Backup procedures

Backup procedures

Regulatory Purpose and Position in the ICT Risk Management Framework

Article 12 DORA establishes a mandatory, formalised set of backup procedures designed to ensure:

  • restoration of ICT systems and data with minimal downtime,
  • limited business disruption,
  • minimal data loss, and
  • preserved availability, authenticity, integrity and confidentiality of data during and after activation.

Backup procedures form a core element of the ICT response and recovery capabilities and are required to be fully embedded into the ICT risk management framework under Article 6(1)–(3) DORA.

They must operate in close alignment with:

  • incident detection (Article 10),
  • business continuity and recovery planning (Article 11),
  • data and system security (RTS RMF Article 11),
  • logging, operations, and ICT asset management.

Required Content and Scope of Backup Procedures

Backup procedures must be developed, documented, and kept current, covering the full lifecycle of backup operations for all relevant ICT systems and data.

Specification of Data in Scope

Backup procedures must explicitly define:

  • which datasets are subject to backup,
  • which ICT systems, databases, applications and platforms require backup,
  • the classification and criticality level of each dataset (availability, confidentiality, integrity requirements),
  • which datasets or systems are excluded, and the rationale for such exclusions.

The scope must reflect the criticality mapping under Article 8(1) DORA.


Minimum Backup Frequency

Backup frequency must be:

  • based on the criticality of information, and
  • based on the confidentiality level of the data.

This implies a risk-based backup schedule, typically including differentiated frequencies such as:

  • real-time or near-real-time replication for critical functions,
  • daily incremental backups for important functions,
  • weekly/monthly backups for non-critical systems,
  • geographically diverse or offsite backup for resilience.

Restoration and Recovery Procedures

Backup procedures must integrate and reference the organisation’s broader restoration and recovery capability:

  • detailed steps for restoring ICT systems, configurations, and datasets,
  • instructions for validating the integrity and completeness of restored data,
  • recovery sequencing and dependencies (e.g., infrastructure → middleware → application → data),
  • explicit alignment with RTO (Recovery Time Objective) and RPO (Recovery Point Objective) expectations from the ICT BCP (RTS RMF Article 24).

Activation Controls for Backup Systems

Article 12(2) requires backup systems to be configured so that activation:

  • does not compromise network or information system security,
  • does not reduce data availability,
  • does not impact authenticity, integrity or confidentiality of data.
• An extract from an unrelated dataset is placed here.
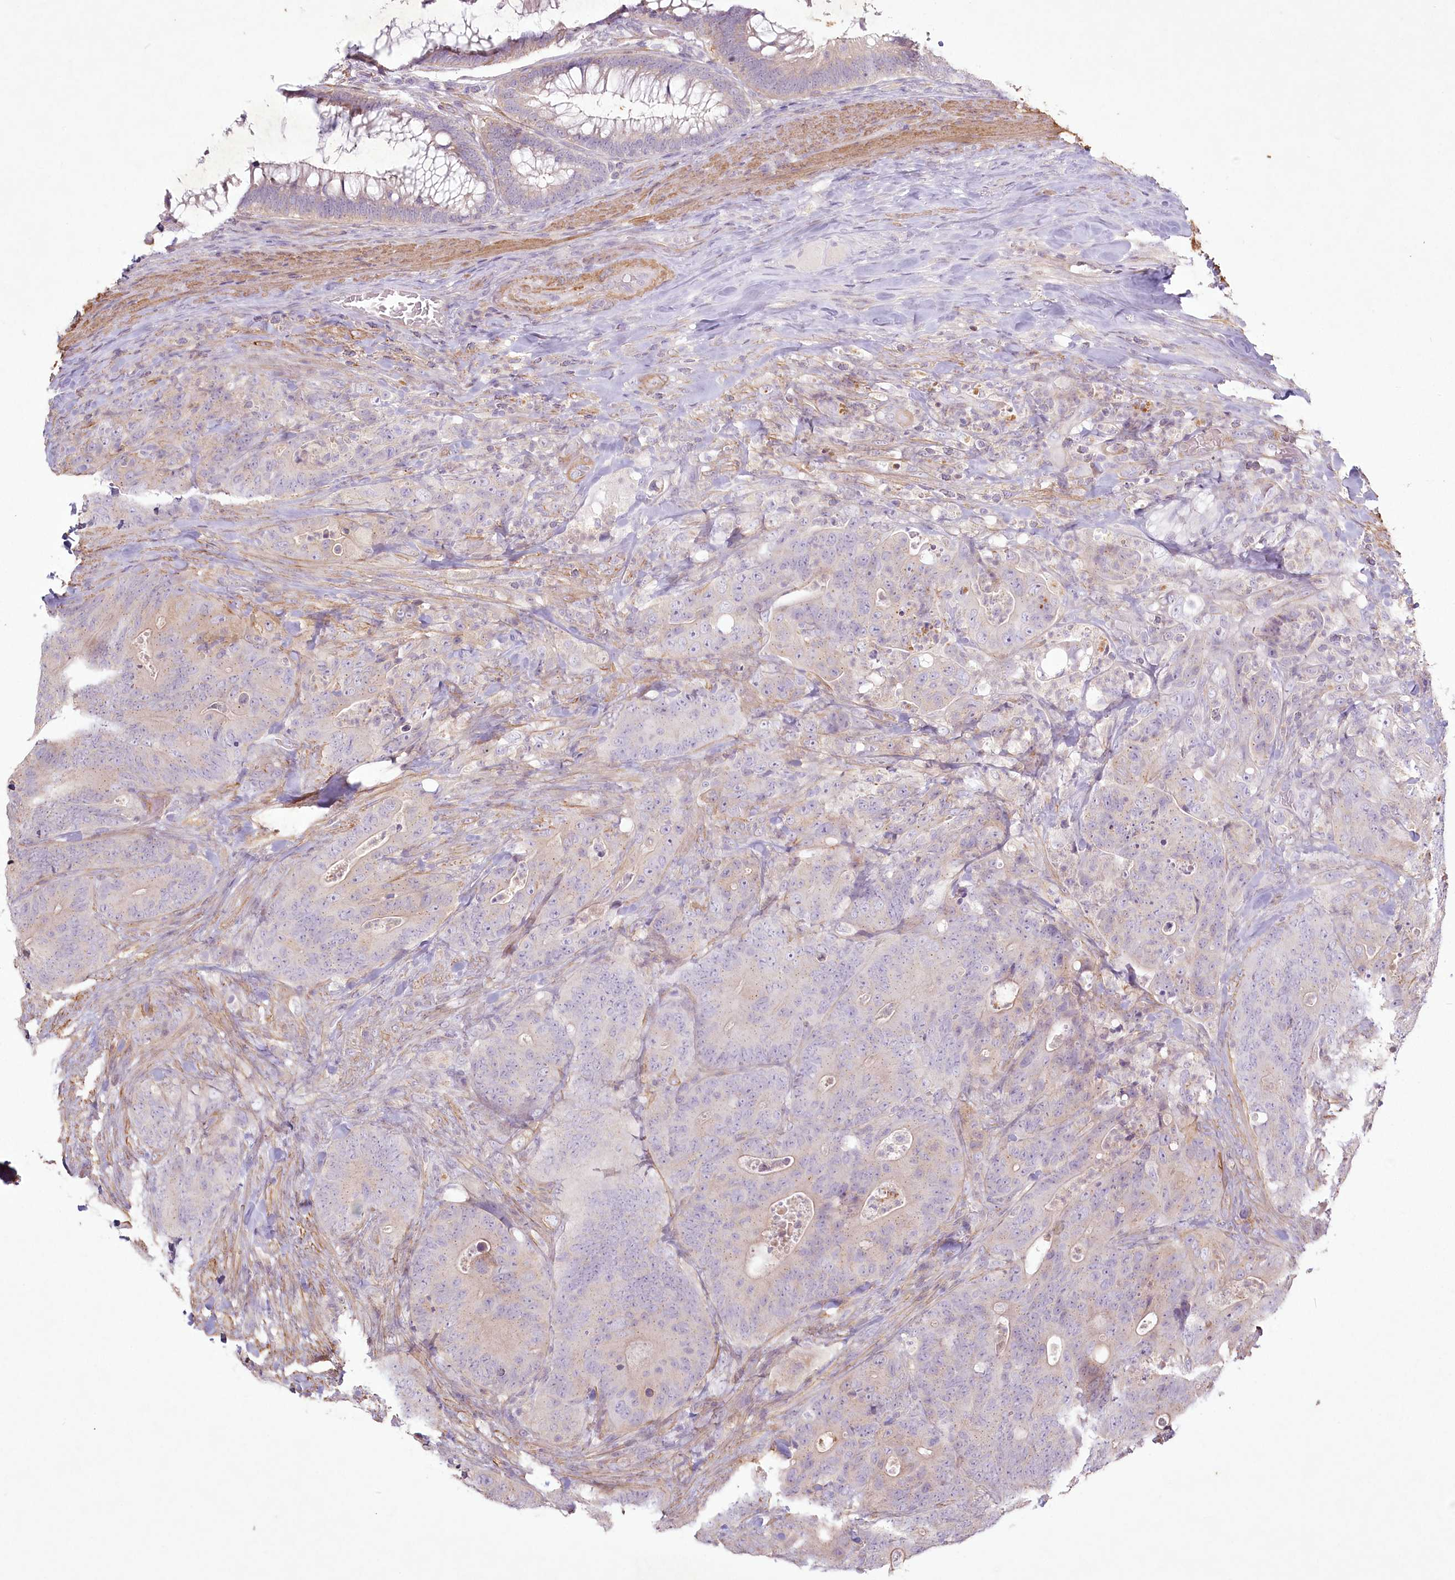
{"staining": {"intensity": "negative", "quantity": "none", "location": "none"}, "tissue": "colorectal cancer", "cell_type": "Tumor cells", "image_type": "cancer", "snomed": [{"axis": "morphology", "description": "Normal tissue, NOS"}, {"axis": "topography", "description": "Colon"}], "caption": "High magnification brightfield microscopy of colorectal cancer stained with DAB (3,3'-diaminobenzidine) (brown) and counterstained with hematoxylin (blue): tumor cells show no significant staining.", "gene": "INPP4B", "patient": {"sex": "female", "age": 82}}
Backup environments must be hardened, access-controlled, and monitored to prevent compromise during high-stress restoration scenarios.


Required Technical and Organisational Measures

The backup procedures must include:

Technical Controls

  • secure backup storage (immutable storage, encryption, logical isolation),
  • encryption of backups at rest and in transit,
  • segregation of backup networks or repositories,
  • versioning and retention policies,
  • integrity-checking and checksum validation mechanisms,
  • access restrictions aligned with Article 21 RTS RMF (Access Control).

Organisational Controls

  • documented roles and responsibilities for backup execution, approval, verification,
  • multi-person controls for restoration of critical systems,
  • documented change control for backup schedules, storage locations, procedures,
  • alignment with outsourcing policy for backup processes supported by third-party providers.

Testing Requirements

Article 12(2) requires periodic testing of:

  • backup procedures, and
  • restoration and recovery procedures and methods.

Testing must confirm:

  • backups can be successfully restored within the defined RTO/RPO,
  • restored data maintains integrity and confidentiality,
  • controlled activation of backup systems does not compromise ICT security,
  • staff are capable of executing restorations during real events.

Tests must be:

  • risk-based,
  • documented,
  • evidenced,
  • aligned with ICT BCP testing under Article 11(6) DORA and RTS RMF Article 25.

Findings must feed into:

  • the annual ICT risk management framework review (Article 6(5)),
  • the incident management continuous improvement cycle (Article 17 DORA),
  • and the ICT internal audit plan (Article 6(6) and Article 5(2)(f) DORA).

Governance and Oversight

In accordance with Article 5(2)(e) and Article 6 DORA:

  • the management body must approve and periodically review backup procedures,
  • the ICT risk management function must monitor backup effectiveness and residual risks,
  • internal audit must periodically assess design and operating effectiveness of backup controls.

All evidence, logs, and test results must be readily accessible for supervisory review.